What they're saying: Top executives may not love the prospect of big tariffs but say they believe the set of policy changes on the way will be good for the economy on net.
- "Lower regulatory burden will result in higher profit margins, will then allow us to manage the tariff burden differently," Bank of America CEO Brian Moynihan said in an interview with Axios on Thursday, so long as tariffs are used "in moderation."
- "We absorbed the tariffs put in during the first Trump administration and they never came off. Ten years later, we're talking about outsized economic growth relative to trend and relative to the rest of the world," Moynihan said.
- Or as JPMorgan CEO Jamie Dimon put it to CNBC on Wednesday when asked about tariffs, "If it's a little inflationary but it's good for national security, so be it. I mean, get over it."
The intrigue: For the second year in a row, Argentine President Javier Milei gave a special address at Davos criticizing mainstream economic thought.
- "I say to all global leaders, it is time to break free of the script," Milei said. "The truth is that there is something badly mistaken about the ideas that have been promoted through forums such as this one."
- "It is essential to break these ideological chains if we want to usher in a new golden age," he added, borrowing a phrase from Trump's inaugural address.
What to watch: European leaders face a harsh reality about their economy: Take a new approach, or fall even further behind after its yearslong slog.
- Officials in Germany are debating whether to upend a longtime debt rule enshrined in their constitution to jumpstart the stagnant economy.
- Speaking in Davos, German Chancellor Olaf Scholz pushed to expand borrowing to invest in infrastructure — an idea that helped tank the government last year.
- The nation's top central banker backed the idea, telling a German newspaper that the longstanding debt rule has worked well. "But now we live in a world of tectonic change and we have to address that. ... We have to start thinking outside the box."
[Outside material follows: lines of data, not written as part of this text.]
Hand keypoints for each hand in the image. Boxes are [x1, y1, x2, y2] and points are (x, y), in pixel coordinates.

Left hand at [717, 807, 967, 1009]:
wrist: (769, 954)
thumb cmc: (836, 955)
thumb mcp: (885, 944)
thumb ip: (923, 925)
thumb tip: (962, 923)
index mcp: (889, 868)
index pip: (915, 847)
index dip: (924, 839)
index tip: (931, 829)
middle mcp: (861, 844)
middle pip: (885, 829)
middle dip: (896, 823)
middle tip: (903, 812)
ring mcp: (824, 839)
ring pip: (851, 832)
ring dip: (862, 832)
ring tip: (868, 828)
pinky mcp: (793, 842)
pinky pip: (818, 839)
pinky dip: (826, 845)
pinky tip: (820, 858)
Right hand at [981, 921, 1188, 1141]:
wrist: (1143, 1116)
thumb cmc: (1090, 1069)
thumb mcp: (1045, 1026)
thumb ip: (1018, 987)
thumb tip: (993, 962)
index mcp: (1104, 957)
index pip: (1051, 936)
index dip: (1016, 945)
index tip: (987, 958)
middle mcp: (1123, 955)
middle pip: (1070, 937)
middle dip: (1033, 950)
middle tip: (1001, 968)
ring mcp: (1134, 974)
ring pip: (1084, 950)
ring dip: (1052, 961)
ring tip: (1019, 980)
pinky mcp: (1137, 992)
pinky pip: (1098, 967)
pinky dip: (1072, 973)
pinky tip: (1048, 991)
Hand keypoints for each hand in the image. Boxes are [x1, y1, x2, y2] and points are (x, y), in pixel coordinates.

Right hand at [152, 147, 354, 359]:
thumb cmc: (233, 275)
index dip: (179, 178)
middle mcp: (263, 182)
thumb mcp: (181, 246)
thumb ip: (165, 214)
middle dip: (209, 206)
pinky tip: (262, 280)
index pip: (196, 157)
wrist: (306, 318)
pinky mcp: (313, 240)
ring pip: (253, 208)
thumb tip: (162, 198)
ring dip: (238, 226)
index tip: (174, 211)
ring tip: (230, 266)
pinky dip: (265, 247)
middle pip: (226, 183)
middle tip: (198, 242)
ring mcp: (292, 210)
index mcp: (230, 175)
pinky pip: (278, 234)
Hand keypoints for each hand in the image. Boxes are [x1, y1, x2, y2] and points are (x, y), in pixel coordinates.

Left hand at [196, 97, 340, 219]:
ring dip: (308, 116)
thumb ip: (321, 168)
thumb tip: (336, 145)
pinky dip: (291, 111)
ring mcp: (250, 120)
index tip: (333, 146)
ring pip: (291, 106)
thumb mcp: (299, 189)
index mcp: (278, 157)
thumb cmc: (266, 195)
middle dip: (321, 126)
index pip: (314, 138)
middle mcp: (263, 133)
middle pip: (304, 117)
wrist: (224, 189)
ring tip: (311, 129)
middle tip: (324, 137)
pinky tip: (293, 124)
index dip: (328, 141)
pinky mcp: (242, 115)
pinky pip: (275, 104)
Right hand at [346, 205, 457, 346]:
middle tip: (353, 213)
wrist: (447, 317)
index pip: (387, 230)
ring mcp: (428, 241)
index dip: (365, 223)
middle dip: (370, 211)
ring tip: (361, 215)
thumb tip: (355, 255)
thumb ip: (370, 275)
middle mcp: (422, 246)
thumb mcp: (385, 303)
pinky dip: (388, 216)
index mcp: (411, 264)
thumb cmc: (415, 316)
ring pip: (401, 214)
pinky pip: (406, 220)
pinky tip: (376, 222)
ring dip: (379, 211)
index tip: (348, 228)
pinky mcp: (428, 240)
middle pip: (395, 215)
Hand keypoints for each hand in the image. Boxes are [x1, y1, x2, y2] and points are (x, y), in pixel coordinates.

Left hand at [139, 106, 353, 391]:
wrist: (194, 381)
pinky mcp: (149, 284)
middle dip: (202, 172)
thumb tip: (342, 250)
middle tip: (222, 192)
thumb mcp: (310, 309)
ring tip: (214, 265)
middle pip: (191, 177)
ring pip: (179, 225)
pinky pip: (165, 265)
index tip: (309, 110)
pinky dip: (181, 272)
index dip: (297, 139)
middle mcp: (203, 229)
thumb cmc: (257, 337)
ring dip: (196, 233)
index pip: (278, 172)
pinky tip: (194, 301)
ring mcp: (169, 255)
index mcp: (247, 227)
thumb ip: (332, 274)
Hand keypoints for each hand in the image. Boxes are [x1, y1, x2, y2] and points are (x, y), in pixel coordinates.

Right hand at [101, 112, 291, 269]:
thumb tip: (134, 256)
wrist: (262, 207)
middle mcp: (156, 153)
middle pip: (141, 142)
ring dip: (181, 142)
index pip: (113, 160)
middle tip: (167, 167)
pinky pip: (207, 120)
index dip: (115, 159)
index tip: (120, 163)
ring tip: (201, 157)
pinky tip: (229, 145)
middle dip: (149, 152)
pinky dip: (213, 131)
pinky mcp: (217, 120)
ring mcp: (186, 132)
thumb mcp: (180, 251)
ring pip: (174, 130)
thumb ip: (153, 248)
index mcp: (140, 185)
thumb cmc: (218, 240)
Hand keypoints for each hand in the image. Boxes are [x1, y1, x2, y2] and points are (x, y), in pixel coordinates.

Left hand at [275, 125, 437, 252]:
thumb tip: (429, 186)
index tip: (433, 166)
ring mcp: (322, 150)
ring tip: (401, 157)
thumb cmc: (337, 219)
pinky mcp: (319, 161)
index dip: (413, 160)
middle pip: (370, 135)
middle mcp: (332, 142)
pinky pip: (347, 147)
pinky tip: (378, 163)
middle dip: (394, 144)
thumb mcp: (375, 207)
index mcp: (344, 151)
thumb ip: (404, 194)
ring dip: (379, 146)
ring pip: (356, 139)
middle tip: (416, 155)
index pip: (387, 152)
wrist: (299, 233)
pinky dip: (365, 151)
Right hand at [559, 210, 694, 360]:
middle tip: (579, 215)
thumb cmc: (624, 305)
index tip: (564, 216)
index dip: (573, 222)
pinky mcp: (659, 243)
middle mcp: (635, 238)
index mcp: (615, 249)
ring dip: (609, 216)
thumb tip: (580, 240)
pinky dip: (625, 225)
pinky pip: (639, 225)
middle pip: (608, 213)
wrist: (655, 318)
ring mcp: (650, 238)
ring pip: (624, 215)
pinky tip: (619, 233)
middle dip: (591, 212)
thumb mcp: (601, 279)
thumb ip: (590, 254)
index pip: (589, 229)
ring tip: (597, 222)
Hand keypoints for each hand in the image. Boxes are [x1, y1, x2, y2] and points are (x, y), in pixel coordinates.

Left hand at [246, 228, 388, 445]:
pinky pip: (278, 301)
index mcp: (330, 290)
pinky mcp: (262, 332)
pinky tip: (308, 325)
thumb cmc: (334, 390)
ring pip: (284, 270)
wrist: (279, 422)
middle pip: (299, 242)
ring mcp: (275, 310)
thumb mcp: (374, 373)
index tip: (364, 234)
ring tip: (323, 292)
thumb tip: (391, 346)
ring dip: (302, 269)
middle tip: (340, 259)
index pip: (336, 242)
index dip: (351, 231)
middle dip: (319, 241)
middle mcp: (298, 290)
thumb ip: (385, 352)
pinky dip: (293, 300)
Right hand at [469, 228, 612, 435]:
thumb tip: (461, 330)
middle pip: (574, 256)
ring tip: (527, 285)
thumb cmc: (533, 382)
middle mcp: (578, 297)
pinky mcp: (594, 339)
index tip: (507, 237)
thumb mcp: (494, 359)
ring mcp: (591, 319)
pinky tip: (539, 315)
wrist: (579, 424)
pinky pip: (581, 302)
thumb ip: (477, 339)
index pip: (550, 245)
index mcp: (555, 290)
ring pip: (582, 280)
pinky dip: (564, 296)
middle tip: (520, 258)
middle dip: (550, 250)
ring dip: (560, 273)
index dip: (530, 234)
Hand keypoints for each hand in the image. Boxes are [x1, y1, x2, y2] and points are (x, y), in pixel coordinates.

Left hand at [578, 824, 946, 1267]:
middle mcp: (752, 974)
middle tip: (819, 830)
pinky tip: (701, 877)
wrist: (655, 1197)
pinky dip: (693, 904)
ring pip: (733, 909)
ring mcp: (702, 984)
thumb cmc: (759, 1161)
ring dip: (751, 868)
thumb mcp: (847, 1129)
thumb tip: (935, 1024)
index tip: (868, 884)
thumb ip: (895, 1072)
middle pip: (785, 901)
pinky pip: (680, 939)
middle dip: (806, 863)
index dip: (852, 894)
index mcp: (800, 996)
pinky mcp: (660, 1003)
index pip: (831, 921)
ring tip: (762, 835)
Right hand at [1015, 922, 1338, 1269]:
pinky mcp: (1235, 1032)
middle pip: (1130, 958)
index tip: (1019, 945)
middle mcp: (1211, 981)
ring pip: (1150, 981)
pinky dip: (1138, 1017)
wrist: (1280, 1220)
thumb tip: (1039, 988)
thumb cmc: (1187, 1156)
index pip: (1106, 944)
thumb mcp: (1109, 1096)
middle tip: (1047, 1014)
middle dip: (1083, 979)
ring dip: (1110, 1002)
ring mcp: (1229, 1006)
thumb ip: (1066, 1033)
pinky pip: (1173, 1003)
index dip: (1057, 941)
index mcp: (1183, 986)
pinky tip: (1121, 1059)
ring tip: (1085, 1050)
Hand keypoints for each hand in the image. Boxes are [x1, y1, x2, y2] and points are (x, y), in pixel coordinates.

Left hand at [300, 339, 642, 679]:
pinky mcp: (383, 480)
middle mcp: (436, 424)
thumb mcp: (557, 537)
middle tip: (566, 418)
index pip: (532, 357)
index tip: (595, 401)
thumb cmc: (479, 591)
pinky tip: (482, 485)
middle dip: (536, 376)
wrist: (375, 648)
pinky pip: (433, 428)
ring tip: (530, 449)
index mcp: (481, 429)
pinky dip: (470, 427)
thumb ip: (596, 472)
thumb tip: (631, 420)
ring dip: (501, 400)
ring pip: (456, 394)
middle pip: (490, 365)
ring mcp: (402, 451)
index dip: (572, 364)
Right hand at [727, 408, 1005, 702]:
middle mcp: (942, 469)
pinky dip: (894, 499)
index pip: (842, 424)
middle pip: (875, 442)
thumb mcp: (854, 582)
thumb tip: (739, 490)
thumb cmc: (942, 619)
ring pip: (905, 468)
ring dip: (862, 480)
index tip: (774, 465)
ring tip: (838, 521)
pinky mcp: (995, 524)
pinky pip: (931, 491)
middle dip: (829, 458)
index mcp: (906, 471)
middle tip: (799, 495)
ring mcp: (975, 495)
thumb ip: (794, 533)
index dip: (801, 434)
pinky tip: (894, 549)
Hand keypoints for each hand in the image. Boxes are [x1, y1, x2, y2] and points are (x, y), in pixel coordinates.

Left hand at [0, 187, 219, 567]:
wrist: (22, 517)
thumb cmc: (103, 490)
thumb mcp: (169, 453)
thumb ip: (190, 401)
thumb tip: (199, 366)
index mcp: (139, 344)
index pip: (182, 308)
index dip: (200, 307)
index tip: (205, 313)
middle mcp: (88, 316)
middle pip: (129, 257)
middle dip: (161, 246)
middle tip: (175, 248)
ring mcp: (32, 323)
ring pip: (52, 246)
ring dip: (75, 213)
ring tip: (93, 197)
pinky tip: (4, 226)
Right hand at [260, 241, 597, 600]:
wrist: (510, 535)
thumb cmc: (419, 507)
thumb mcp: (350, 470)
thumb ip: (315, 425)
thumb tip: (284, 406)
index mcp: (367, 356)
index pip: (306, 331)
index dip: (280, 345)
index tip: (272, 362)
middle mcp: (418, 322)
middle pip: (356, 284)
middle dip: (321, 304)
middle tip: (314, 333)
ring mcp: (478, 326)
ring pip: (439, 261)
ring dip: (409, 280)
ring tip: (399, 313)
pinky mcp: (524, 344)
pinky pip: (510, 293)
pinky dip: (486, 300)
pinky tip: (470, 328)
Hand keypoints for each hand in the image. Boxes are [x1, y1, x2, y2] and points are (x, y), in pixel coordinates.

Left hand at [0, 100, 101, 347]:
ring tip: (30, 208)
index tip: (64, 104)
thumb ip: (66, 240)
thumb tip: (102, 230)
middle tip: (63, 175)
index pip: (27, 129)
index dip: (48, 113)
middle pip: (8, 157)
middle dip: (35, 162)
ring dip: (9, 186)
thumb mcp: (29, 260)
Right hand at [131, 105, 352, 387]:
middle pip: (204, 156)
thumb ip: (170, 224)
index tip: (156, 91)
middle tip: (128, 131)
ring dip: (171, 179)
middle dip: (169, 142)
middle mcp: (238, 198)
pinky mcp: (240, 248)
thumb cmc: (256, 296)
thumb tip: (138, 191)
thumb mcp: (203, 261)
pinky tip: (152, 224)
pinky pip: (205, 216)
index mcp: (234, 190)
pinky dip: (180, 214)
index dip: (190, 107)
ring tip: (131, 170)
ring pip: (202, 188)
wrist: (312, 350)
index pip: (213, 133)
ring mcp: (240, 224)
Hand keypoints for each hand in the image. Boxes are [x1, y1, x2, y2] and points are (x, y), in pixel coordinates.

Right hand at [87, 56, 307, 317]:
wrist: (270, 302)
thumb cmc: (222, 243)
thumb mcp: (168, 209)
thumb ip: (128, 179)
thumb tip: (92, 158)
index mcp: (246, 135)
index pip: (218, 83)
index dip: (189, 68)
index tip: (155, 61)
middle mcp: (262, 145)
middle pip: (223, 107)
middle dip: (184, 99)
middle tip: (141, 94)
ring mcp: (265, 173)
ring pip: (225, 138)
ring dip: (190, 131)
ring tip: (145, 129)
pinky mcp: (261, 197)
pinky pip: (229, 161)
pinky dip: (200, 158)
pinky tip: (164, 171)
When nations raise economic barriers as tools of foreign policy, it could lead to a meaningful economic cost, a report out Thursday from WEF and consultancy Oliver Wyman finds.
State of play: The report examines the likely consequences if world leaders continue their march toward greater use of sanctions, export controls, tariffs and other tools of statecraft that create bigger economic barriers between nations.
- In particular, it looks at the risk of falling into an increasingly bifurcated world, with separate financial systems for China and Russia versus the West.
By the numbers: Financial system fragmentation — dividing the world into fully separate blocs — would reduce global GDP by up to 5%, or $5.7 trillion a year, the report finds.
- The hit would be disproportionately felt in smaller emerging economies, which could see GDP losses of up to 11%.
Between the lines: In the United States, the use of sanctions as a geopolitical tool has ramped up steadily for two decades, across administrations. Trump imposed tariffs in his first term in office that the Biden administration kept in place.
- The last many years have been, in effect, a one-way ratchet toward a world with more barriers to the flow of money, goods and people.
- This has made countries with which the U.S. has hostile relationships more eager to develop financial networks of their own, even at a cost of efficiency.
The bottom line: "We're not saying that these type of economic statecraft tools shouldn't be used," Daniel Tannebaum, an author of the report and partner at Oliver Wyman, tells Axios, "but that they should be used smartly and to ensure no unintended consequences to the global economy."